Computers have languages as well.  Some of these are what is called "general-purpose"
that can do a wide variety of tasks, others are specialized, designed for particular applications.
You've seen html  (which stands for HyperText Markup Language".  html is designed to tell
web browsers what to put on web pages--commands such as "font" for instance.  html is
useless for tasks such as managing accounts or databases.   Think also of carpentry tools:
hammers and saws (the old-fashioned saws) are general-purpose tools.  People used to build
houses with them.  A nail gun is a specialized tool--more popular than a hammer with most
home builders nowadays--but try pulling out a bent nail with a nail gun.

In a program--whether it's a computer program or a "human" program--the order of the
instructions is usually very important.  Consider a simple task such as walking down a
flight of stairs:  you need to pause and think what you actually do here.  You move your left
(say) foot forward over the next step down.  You bend your right knee, keeping your balance
since your left foot is in the air.  When your left foot is on the lower stair you transfer your
weight to that foot, bend your right knee even further so that your right foot is a little
in the air, bring your right foot forward so that it's over the step below where your left foot
is planted, etc.  Thinking about each step (pun intended) in the process complicates matters.
The sequencing of the operations is vitally important--otherwise you'd fall down every
flight of stairs.  Suppose, for example, when your left foot is in the air prior to bending your
right knee you move your right foot forward (how the heck could I do that? you might think).

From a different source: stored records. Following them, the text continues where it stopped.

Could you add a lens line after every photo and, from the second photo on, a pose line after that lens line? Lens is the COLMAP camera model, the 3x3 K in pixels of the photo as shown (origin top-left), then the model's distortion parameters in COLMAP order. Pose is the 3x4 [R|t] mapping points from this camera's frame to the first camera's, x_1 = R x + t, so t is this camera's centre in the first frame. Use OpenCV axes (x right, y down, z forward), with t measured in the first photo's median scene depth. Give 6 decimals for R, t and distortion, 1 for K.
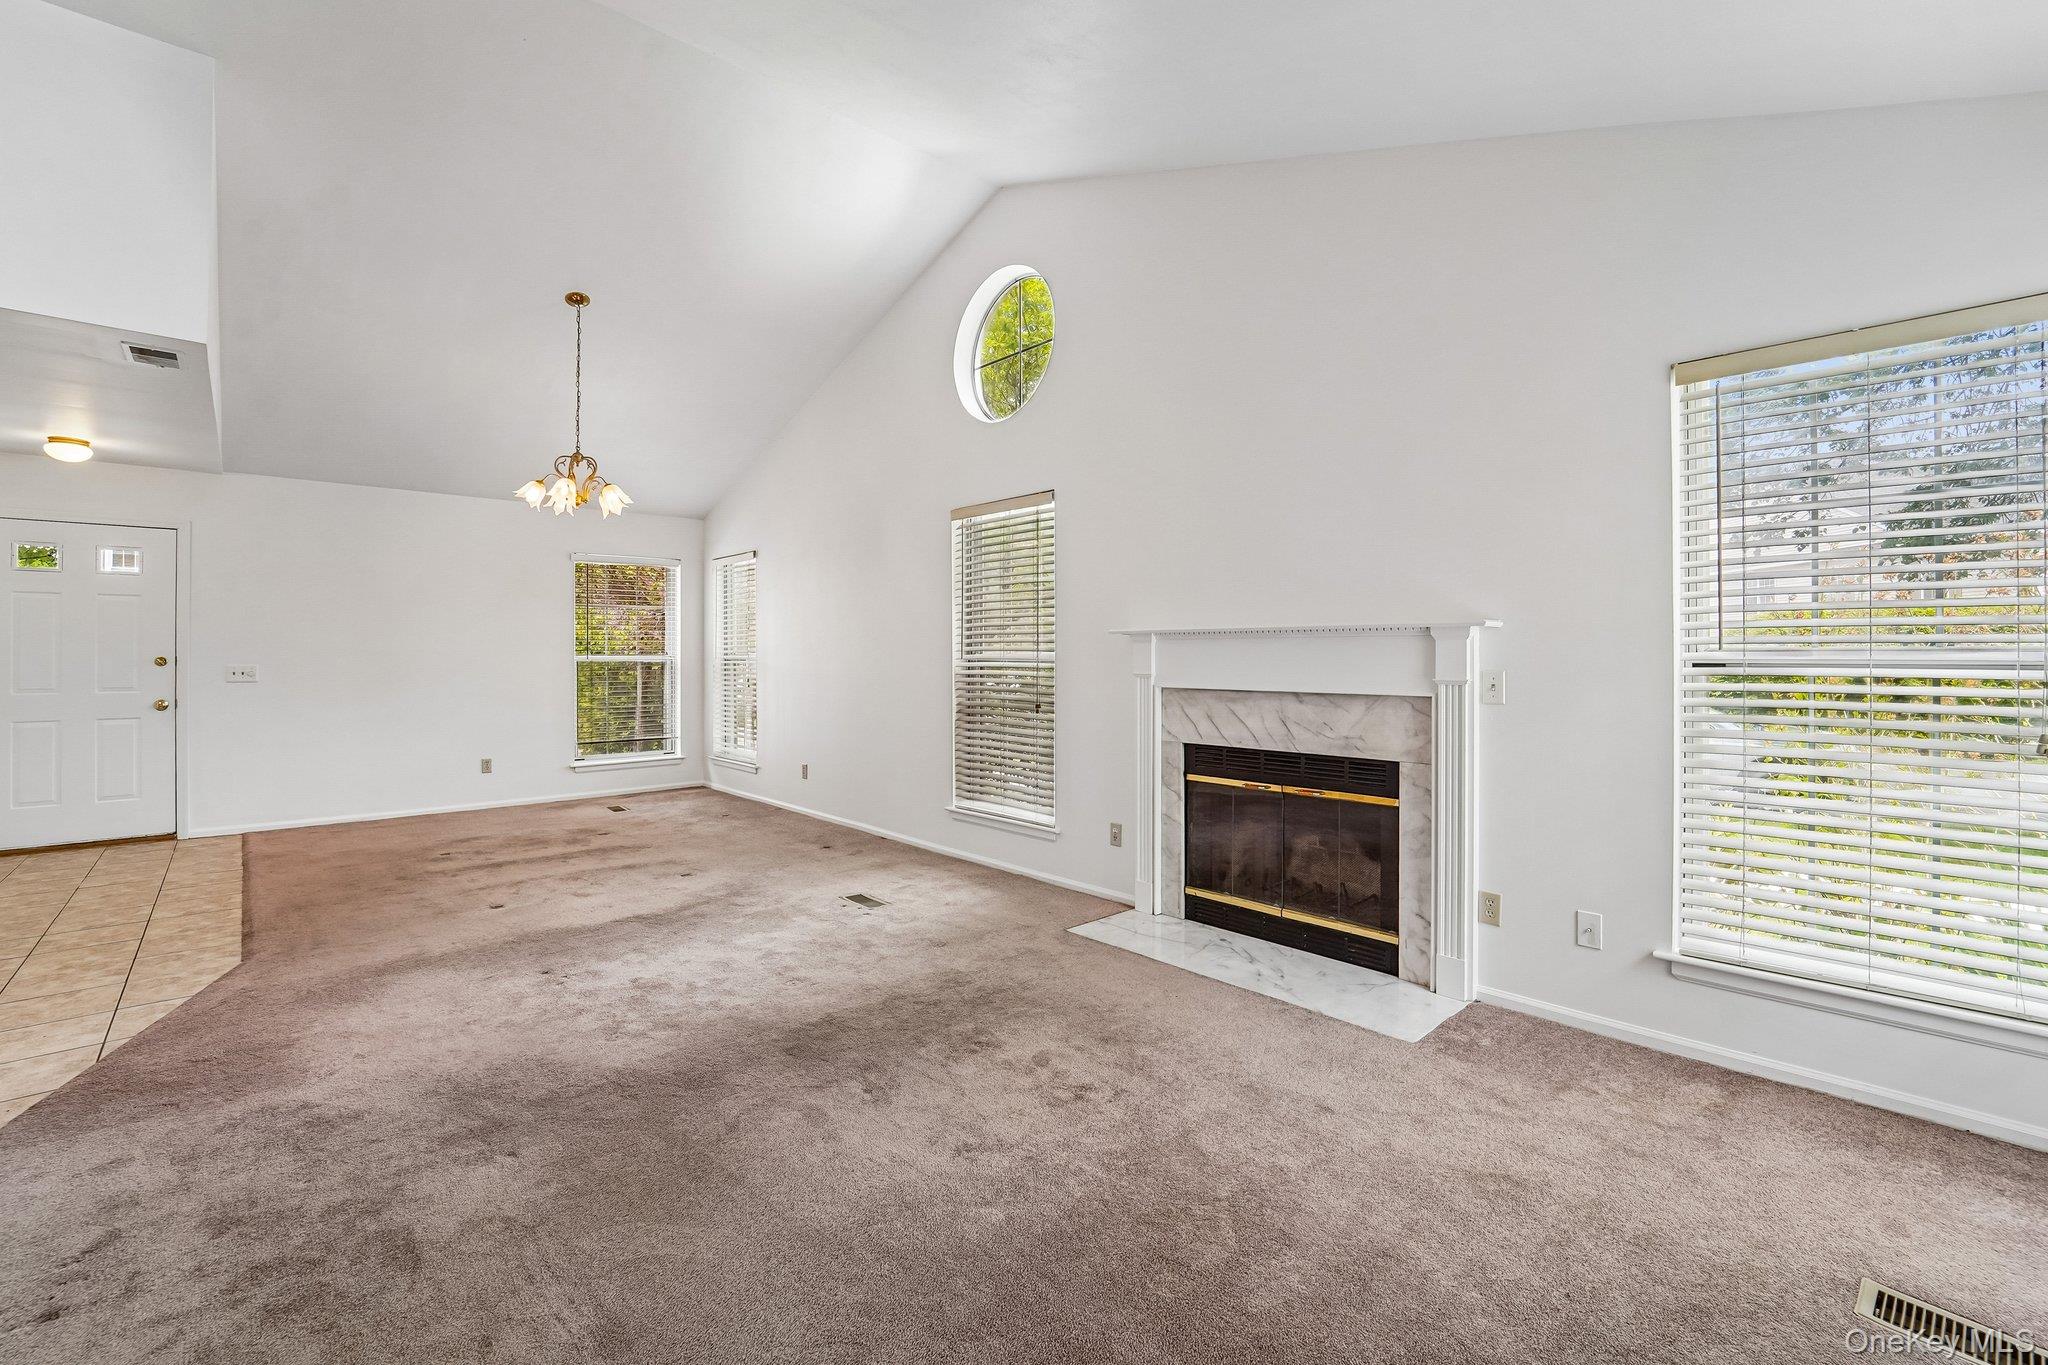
lens RADIAL K [[878.5, 0, 1023.2], [0, 878.5, 684.1], [0, 0, 1]] dist [-0.019572, -0.000971]
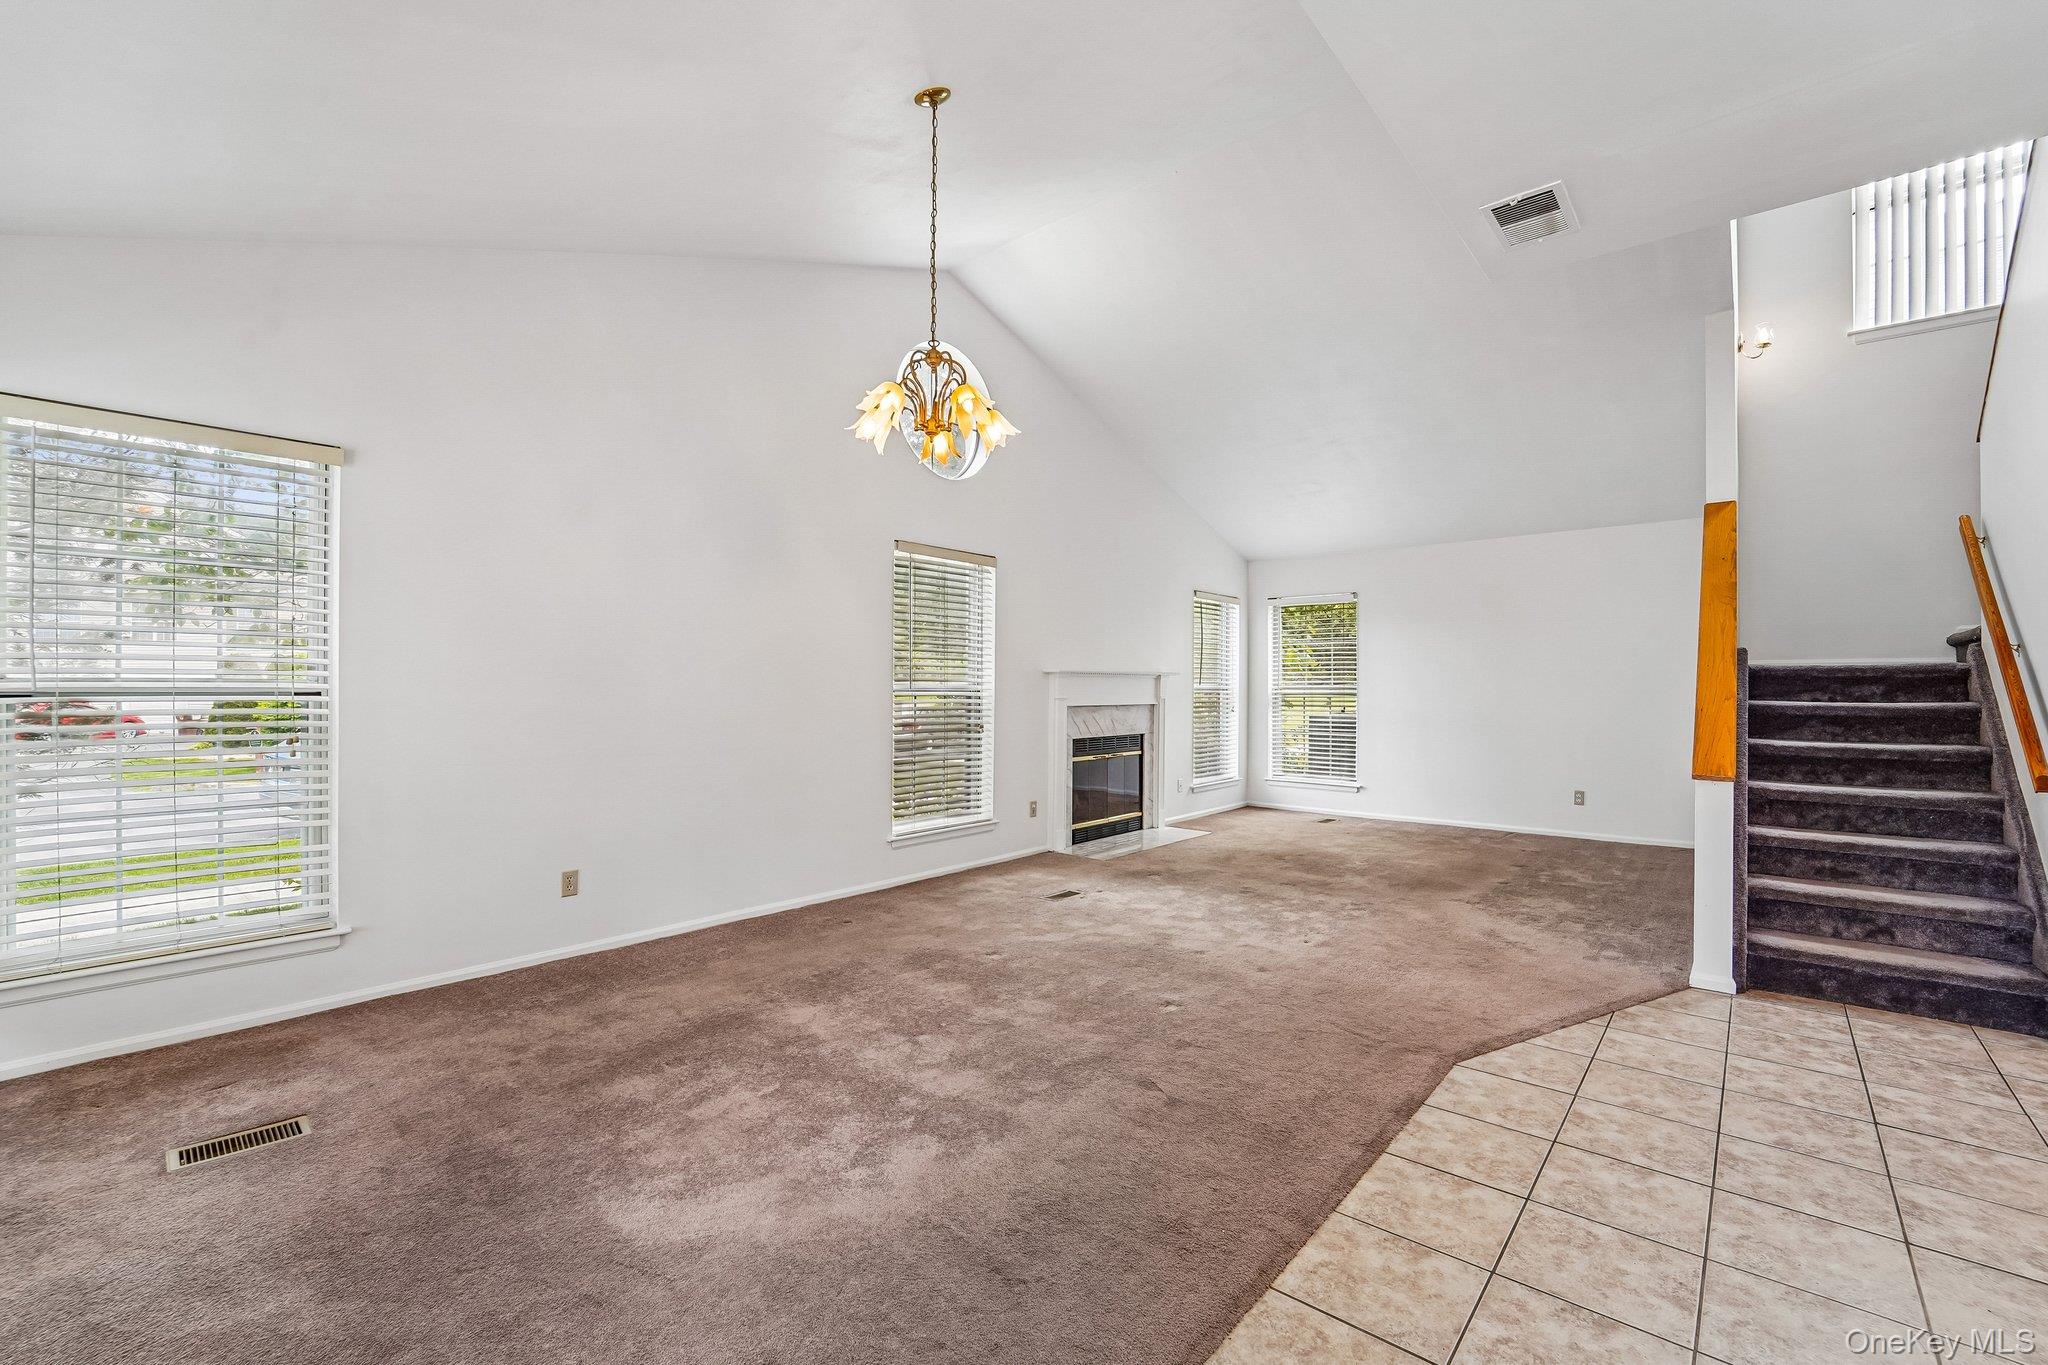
lens RADIAL K [[878.5, 0, 1023.2], [0, 878.5, 684.1], [0, 0, 1]] dist [-0.019572, -0.000971]
pose [[-0.129623, 0.001829, 0.991562, -1.569720], [0.024738, 0.999693, 0.001390, -0.043827], [-0.991255, 0.024709, -0.129629, 1.412339]]
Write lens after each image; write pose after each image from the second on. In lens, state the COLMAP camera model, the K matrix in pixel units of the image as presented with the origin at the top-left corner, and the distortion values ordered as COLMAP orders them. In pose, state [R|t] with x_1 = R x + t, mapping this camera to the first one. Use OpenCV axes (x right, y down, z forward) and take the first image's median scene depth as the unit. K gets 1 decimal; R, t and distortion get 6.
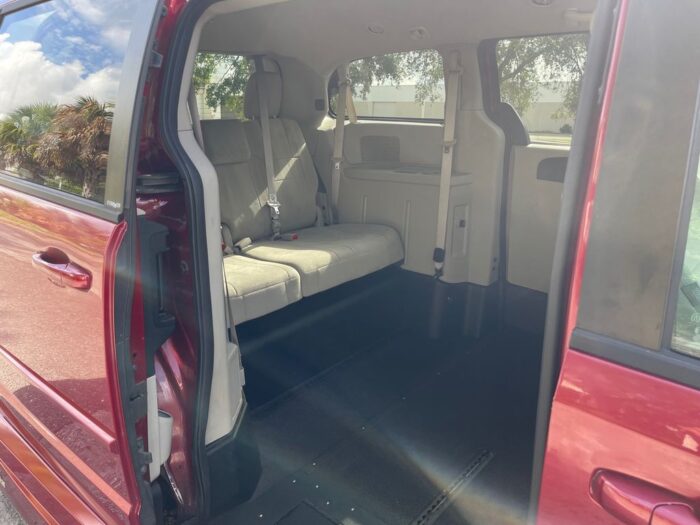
lens RADIAL K [[526.4, 0, 346.8], [0, 526.4, 259.5], [0, 0, 1]] dist [0.090930, -0.118213]
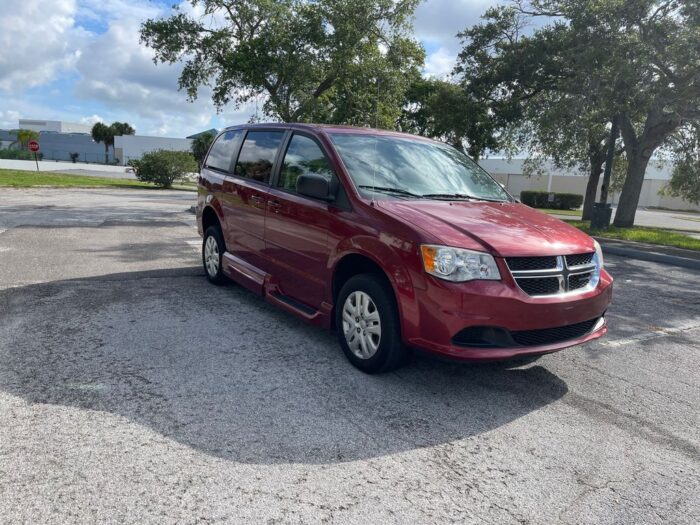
lens RADIAL K [[526.4, 0, 346.8], [0, 526.4, 259.5], [0, 0, 1]] dist [0.090930, -0.118213]
pose [[0.964479, 0.073846, -0.253627, 0.774289], [-0.104466, 0.988487, -0.109451, 0.394241], [0.242624, 0.132058, 0.961090, -1.372314]]
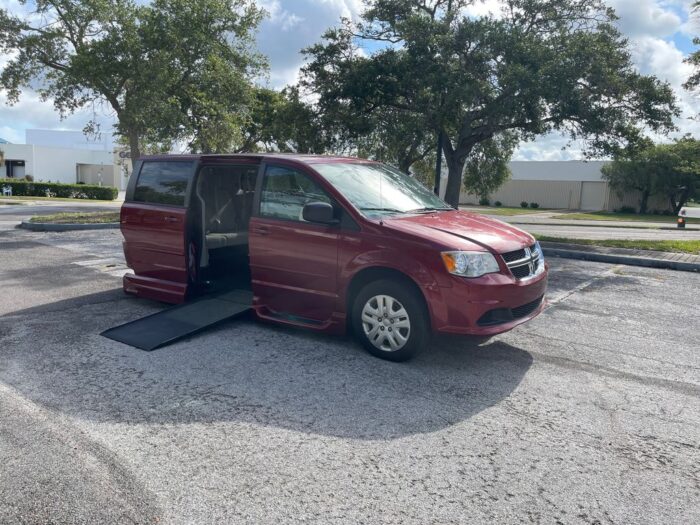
lens RADIAL K [[526.0, 0, 349.3], [0, 526.0, 248.8], [0, 0, 1]] dist [0.062776, -0.079512]
pose [[0.994927, -0.001281, 0.100592, 0.243666], [0.016139, 0.989000, -0.147034, 0.418664], [-0.099297, 0.147912, 0.984003, -1.617901]]
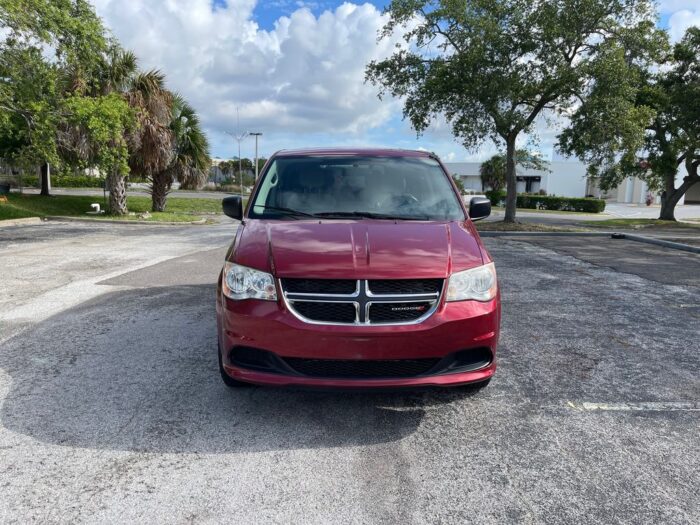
lens RADIAL K [[526.4, 0, 346.8], [0, 526.4, 259.5], [0, 0, 1]] dist [0.090930, -0.118213]
pose [[0.680213, 0.088656, -0.727634, 1.636743], [-0.195947, 0.978527, -0.063951, 0.244380], [0.706340, 0.186078, 0.682978, -0.872535]]
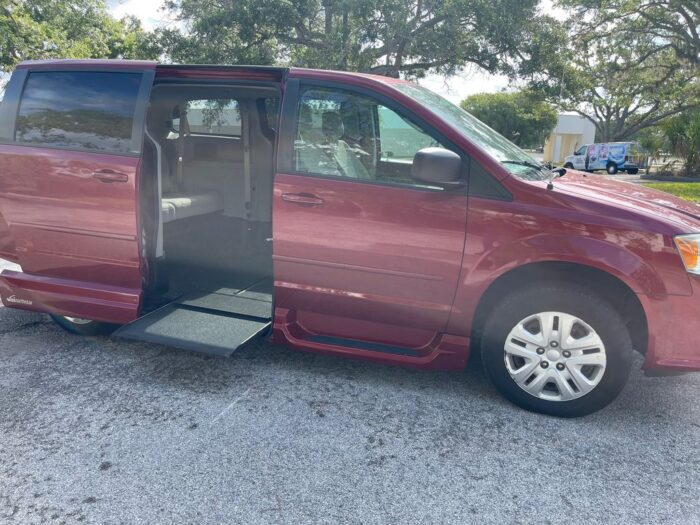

Down the stairs you tumble.  Or suppose you bend your right knee prior to moving your left
foot forward--you fall over to your right, then down the stairs you tumble.   It seems almost
like a miracle that you could ever descend a flight of stairs.  Computer programs have the
same problems--the order/sequence of instructions is usually vital.  Consider your html
pages you created.  For most of html, when you have something like <A you'll later on need
to do </A.  If you put </A before the <A, html gets all confused.  The order of things does
indeed matter!

 We are going to be teaching you a general-purpose programming language called
Python.  There are lots of general-purpose languages, including basic, FORTRAN, C, C++,
etc, and some of these, such as FORTRAN (FORmula TRANslation) date back to the 1950's.
What we want to do is to teach you the basics of a general-purpose programming language.
We are not going to make you into experts, nor is that our wish or intention.  There are two
basic kinds of computer software.  One kind is special-purpose, such as html.  The other
kind is general-purpose, such as Python.  When you look at web pages, you're making use
of special-purpose languages.  But the browser itself--Firefox, Explorer, etc--will be
written in a general-purpose language.  Notepad, Word, Excel, Quake, Windows XP, etc
are all written in general-purpose languages.  A general-purpose langauge needs good
facilities for doing input and output, making decisions based on data values, etc.  Think
of a game like Quake or Doom--there are an awful lot of different things you can do at any
time--such as going to a pop-up window that lets you change weapons.  We want to give
you a flavor of what general-purpose languages need to be able to do--this will help you
to understand further about what computer software is actually doing inside your machine.